Larsen & Toubro’s (L&T) strong order-winning streak stood out as the key positive takeaway from its December quarter (Q3FY26) results. Order inflows in its core projects and manufacturing business rose 18% year-on-year to ₹1.16 trillion in Q3FY26 despite a high base last year.
The better-than-expected improvement in orders was led by the infrastructure segment, which secured high-value contracts in power transmission & distribution and renewables businesses in international markets. L&T’s prospect pipeline for the remainder of FY26 also rose 7% year-on-year to ₹5.9 trillion, spanning infrastructure, hydrocarbon, carbon and Hi-tech segments.
guidance confidence
With this momentum, L&T management is confident of exceeding its 10% year-on-year order inflow growth guidance for FY26, even as it faces some challenges in overseas markets.
During the earnings call, management said it expects the canceled Kuwait projects (estimated at over $4.5 billion), where L&T was L1 (lowest bidder), to be refloated sometime in CY26, with the company hopeful of winning some of these tenders.
L&T does not see any meaningful risk to ordering prospects in the Middle East as long as oil prices remain in the $60–65 per barrel range.

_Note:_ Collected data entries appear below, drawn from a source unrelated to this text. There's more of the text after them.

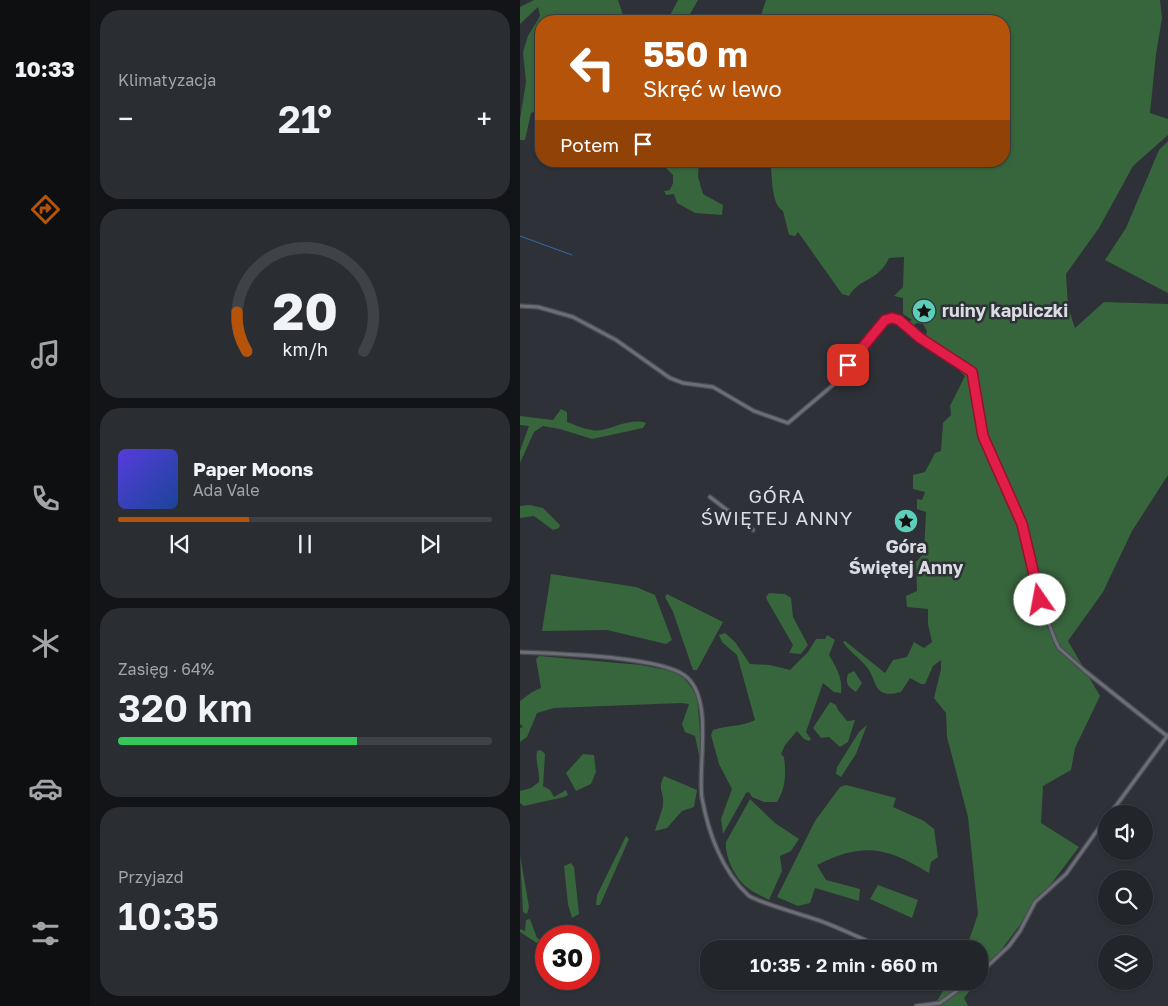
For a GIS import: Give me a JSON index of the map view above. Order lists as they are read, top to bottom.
{
  "districts": ["GÓRA ŚWIĘTEJ ANNY"],
  "places": {
    "place": ["ruiny kapliczki", "Góra Świętej Anny"]
  },
  "page": {
    "tabs": "10:33",
    "tile": [
      "Klimatyzacja",
      ["Zasięg · 64%", "320 km"],
      ["Przyjazd", "10:35"]
    ],
    "turn": ["550 m", "Skręć w lewo"],
    "heat": ["−", "21°", "+"],
    "then": "Potem",
    "song": ["Paper Moons", "Ada Vale"],
    "limit": "30",
    "trip": "10:35 · 2 min · 660 m",
    "gauge": ["20", "km/h"]
  }
}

Currently, 37% of its order backlog comes from the Middle East. However, BofA Securities cautioned that high Middle East concentration remains a key risk amid volatile crude prices and geopolitical uncertainty, which could cap stock re-rating despite strong earnings delivery.
For now, strong order wins are supporting investor sentiment, with the stock rising about 4% on Thursday.
With 9MFY26 order inflows at ₹3.46 trillion (up 30% year-on-year), JM Financial Institutional Securities estimates 24% order inflow growth for FY26. L&T’s consolidated order book rose 30% year-on-year to an all-time high of ₹7.3 trillion.
Execution gap
While strong order inflows improve revenue visibility, execution remains critical. L&T will need to accelerate delivery to meet its revenue growth guidance of 15%.
Execution in the core business has remained weak in recent quarters despite a strong order book. In Q3FY26, consolidated revenue at ₹71,400 crore and core revenue at ₹Rs 52,300 crore both missed analyst expectations.
The weakness was largely due to slower execution in domestic markets and infrastructure projects, especially water infrastructure, due to slower project progress and an extended monsoon until October. L&T also slowed execution in water projects due to payment-related issues.
With the monsoon largely behind, management expects execution to pick up in Q4FY26, which is typically a seasonally strong quarter.
Margin outlook
L&T reiterated its margin guidance at 8.5%. Core operating margin improved to 8.1%, as weak performance in the energy segment was offset by stronger performance in the ‘Others’ segment.
Margin pressure in select segments such as infrastructure and energy stems from legacy projects executed at lower margins, management said. These projects are expected to conclude over the next few quarters.
Although fixed-price contracts account for a higher share (55%) of the order book, management said it remains hedged against commodity price increases and currency fluctuations.
“We believe core operating margins have bottomed at around 8.2% and should sustain at ~8.3–8.5% alongside nearly 15% revenue growth through FY27E–28E as more projects reach margin milestones,” said a Nuvama Research report dated 28 January.
Over the past year, L&T stock has risen 13%, outperforming the Nifty50.
The company’s upcoming five-year plan (Project Lakshya), expected to be unveiled alongside annual results in May, could become a key stock trigger. The plan may include updates on semiconductor investments and potential divestment of the non-core Hyderabad Metro project.